Now back to Lowry Mays and GWB. Anyone who does not know the Mays/Texas Rangers/Bush connection has missed a big part of that which we lowly radio staffers are now facing. (I will also mention that Bill Clinton has to take a lot of the blame, as well, for signing the 1996 Act --a move he now regrets, although WAY too late).

If you don't know a big part of the story of how GWB became a multi-millionaire, take a couple of minutes and Google "Lowry Mays George Bush." A lot will become much more clear
 
kyscott said:
RicoGregg said:
I guess taking simplistic stands like this save you the trouble of thinking.

No. It means I value my talents more than to work for piss poor managers. It means that if I find myself working for people that do not appreciate my abilities, I leave and find someone who does. I do not depend on a union to strong arm managers for me.

It also means that you can't be bothered with other people who aren't in your personal situation. They could be valuable allies later down the road, but apparently considering how others may be affected is an unfamiliar concept to you. Some workmate you are. I'd hate to be in a foxhole with you.
 
kyscott said:
The jobs are disappearing and the ones that remain don't pay enough, so what's your answer?

Exactly my point. That's why the whole "If you don't like the radio station you're working for, just go get a job at another one" answer is so trite and insulting.

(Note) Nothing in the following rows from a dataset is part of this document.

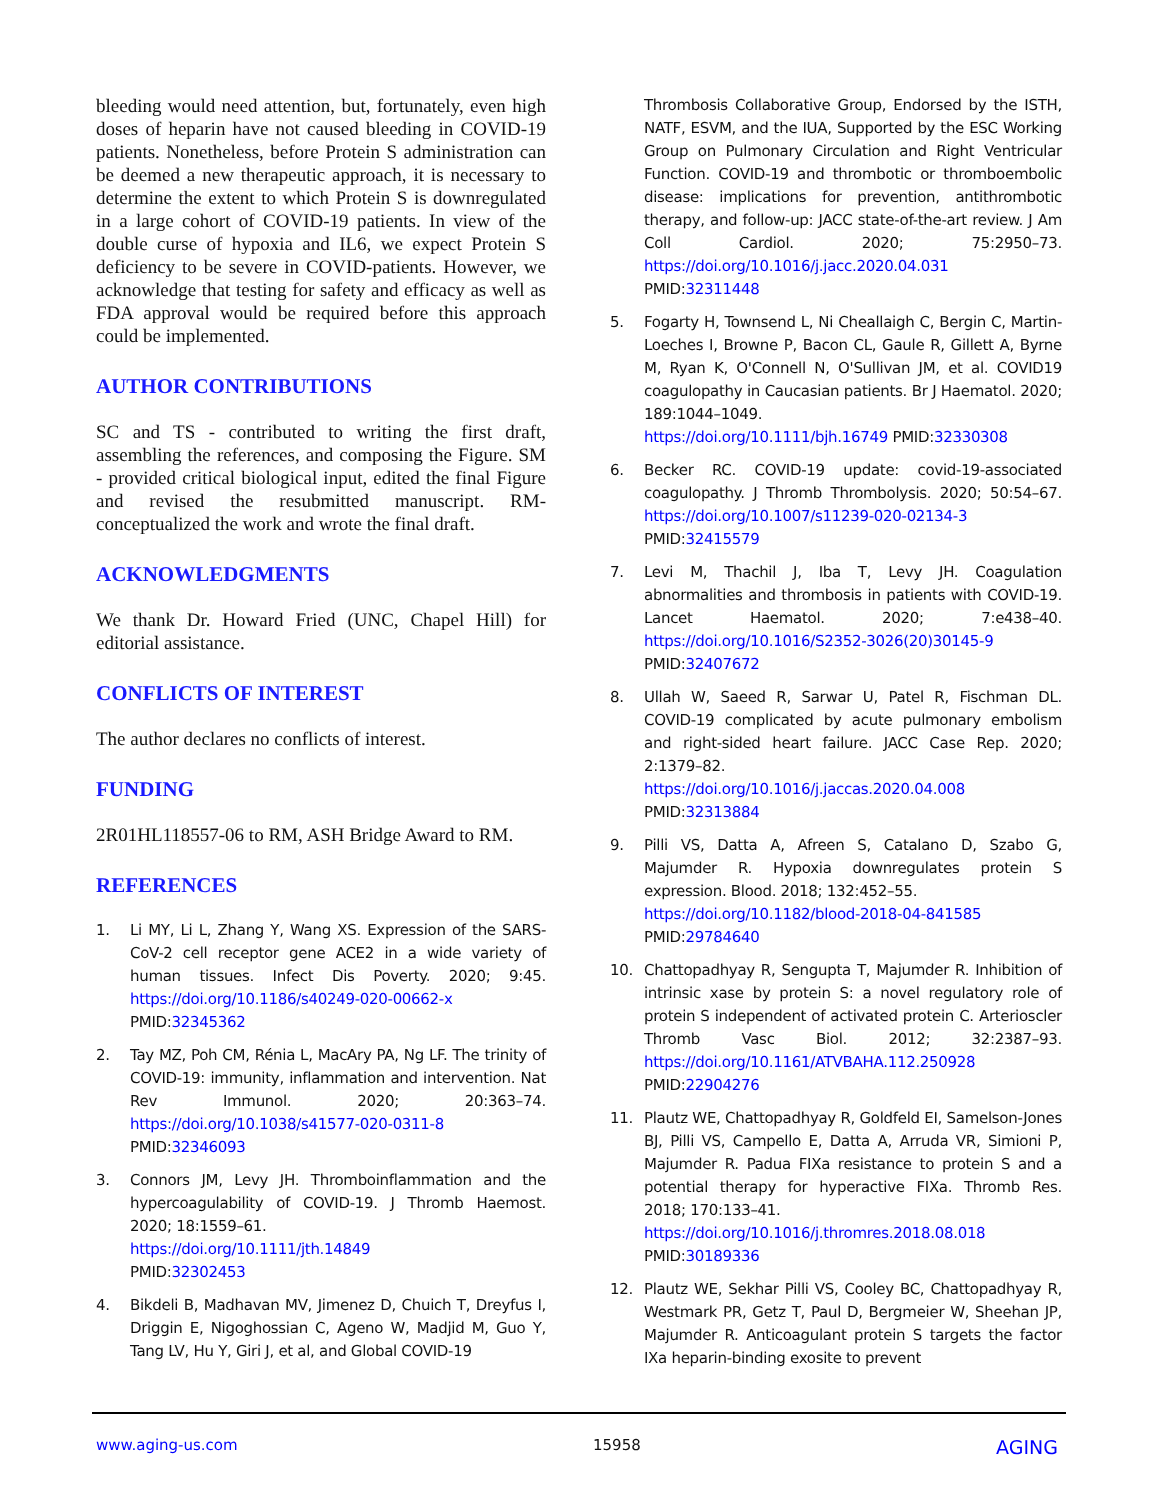bleeding would need attention, but, fortunately, even high doses of heparin have not caused bleeding in COVID-19 patients. Nonetheless, before Protein S administration can be deemed a new therapeutic approach, it is necessary to determine the extent to which Protein S is downregulated in a large cohort of COVID-19 patients. In view of the double curse of hypoxia and IL6, we expect Protein S deficiency to be severe in COVID-patients. However, we acknowledge that testing for safety and efficacy as well as FDA approval would be required before this approach could be implemented.
AUTHOR CONTRIBUTIONS
SC and TS - contributed to writing the first draft, assembling the references, and composing the Figure. SM - provided critical biological input, edited the final Figure and revised the resubmitted manuscript. RM- conceptualized the work and wrote the final draft.
ACKNOWLEDGMENTS
We thank Dr. Howard Fried (UNC, Chapel Hill) for editorial assistance.
CONFLICTS OF INTEREST
The author declares no conflicts of interest.
FUNDING
2R01HL118557-06 to RM, ASH Bridge Award to RM.
REFERENCES
1. Li MY, Li L, Zhang Y, Wang XS. Expression of the SARS-CoV-2 cell receptor gene ACE2 in a wide variety of human tissues. Infect Dis Poverty. 2020; 9:45. https://doi.org/10.1186/s40249-020-00662-x
PMID:32345362
2. Tay MZ, Poh CM, Rénia L, MacAry PA, Ng LF. The trinity of COVID-19: immunity, inflammation and intervention. Nat Rev Immunol. 2020; 20:363–74. https://doi.org/10.1038/s41577-020-0311-8
PMID:32346093
3. Connors JM, Levy JH. Thromboinflammation and the hypercoagulability of COVID-19. J Thromb Haemost. 2020; 18:1559–61.
https://doi.org/10.1111/jth.14849
PMID:32302453
4. Bikdeli B, Madhavan MV, Jimenez D, Chuich T, Dreyfus I, Driggin E, Nigoghossian C, Ageno W, Madjid M, Guo Y, Tang LV, Hu Y, Giri J, et al, and Global COVID-19
Thrombosis Collaborative Group, Endorsed by the ISTH, NATF, ESVM, and the IUA, Supported by the ESC Working Group on Pulmonary Circulation and Right Ventricular Function. COVID-19 and thrombotic or thromboembolic disease: implications for prevention, antithrombotic therapy, and follow-up: JACC state-of-the-art review. J Am Coll Cardiol. 2020; 75:2950–73. https://doi.org/10.1016/j.jacc.2020.04.031
PMID:32311448
5. Fogarty H, Townsend L, Ni Cheallaigh C, Bergin C, Martin-Loeches I, Browne P, Bacon CL, Gaule R, Gillett A, Byrne M, Ryan K, O'Connell N, O'Sullivan JM, et al. COVID19 coagulopathy in Caucasian patients. Br J Haematol. 2020; 189:1044–1049.
https://doi.org/10.1111/bjh.16749 PMID:32330308
6. Becker RC. COVID-19 update: covid-19-associated coagulopathy. J Thromb Thrombolysis. 2020; 50:54–67. https://doi.org/10.1007/s11239-020-02134-3
PMID:32415579
7. Levi M, Thachil J, Iba T, Levy JH. Coagulation abnormalities and thrombosis in patients with COVID-19. Lancet Haematol. 2020; 7:e438–40. https://doi.org/10.1016/S2352-3026(20)30145-9
PMID:32407672
8. Ullah W, Saeed R, Sarwar U, Patel R, Fischman DL. COVID-19 complicated by acute pulmonary embolism and right-sided heart failure. JACC Case Rep. 2020; 2:1379–82.
https://doi.org/10.1016/j.jaccas.2020.04.008
PMID:32313884
9. Pilli VS, Datta A, Afreen S, Catalano D, Szabo G, Majumder R. Hypoxia downregulates protein S expression. Blood. 2018; 132:452–55.
https://doi.org/10.1182/blood-2018-04-841585
PMID:29784640
10. Chattopadhyay R, Sengupta T, Majumder R. Inhibition of intrinsic xase by protein S: a novel regulatory role of protein S independent of activated protein C. Arterioscler Thromb Vasc Biol. 2012; 32:2387–93. https://doi.org/10.1161/ATVBAHA.112.250928
PMID:22904276
11. Plautz WE, Chattopadhyay R, Goldfeld EI, Samelson-Jones BJ, Pilli VS, Campello E, Datta A, Arruda VR, Simioni P, Majumder R. Padua FIXa resistance to protein S and a potential therapy for hyperactive FIXa. Thromb Res. 2018; 170:133–41.
https://doi.org/10.1016/j.thromres.2018.08.018
PMID:30189336
12. Plautz WE, Sekhar Pilli VS, Cooley BC, Chattopadhyay R, Westmark PR, Getz T, Paul D, Bergmeier W, Sheehan JP, Majumder R. Anticoagulant protein S targets the factor IXa heparin-binding exosite to prevent
www.aging-us.com 15958 AGING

One may as well say, "If you don't like your house, just sell it and buy a better one!" Yeah, great if you've already got some money and can afford to take the bath you're going to take in today's market.
 
jrplbg said:
kyscott said:
The jobs are disappearing and the ones that remain don't pay enough, so what's your answer?
Exactly my point. That's why the whole "If you don't like the radio station you're working for, just go get a job at another one" answer is so trite and insulting.

So you don't like my answer, yet you do not have one of your own? So in your situation, my job sucks, my boss sucks and I'm not getting paid enough to pay my bills, but I can't go look for another job. Does that about sum it up?
 
RicoGregg said:
It also means that you can't be bothered with other people who aren't in your personal situation. They could be valuable allies later down the road, but apparently considering how others may be affected is an unfamiliar concept to you. Some workmate you are. I'd hate to be in a foxhole with you.

No, what you failed to see is that I was in the same situation that the people are in who were fired. But instead of whining about it waiting for the incompetent union to do something about it, I made it on my own. I fixed it where nobody could ever take my livelyhood away from me simply because they didn't make budget this quarter. But I suppose you were bloviating so much on your own personal "woe is me" story, you missed it.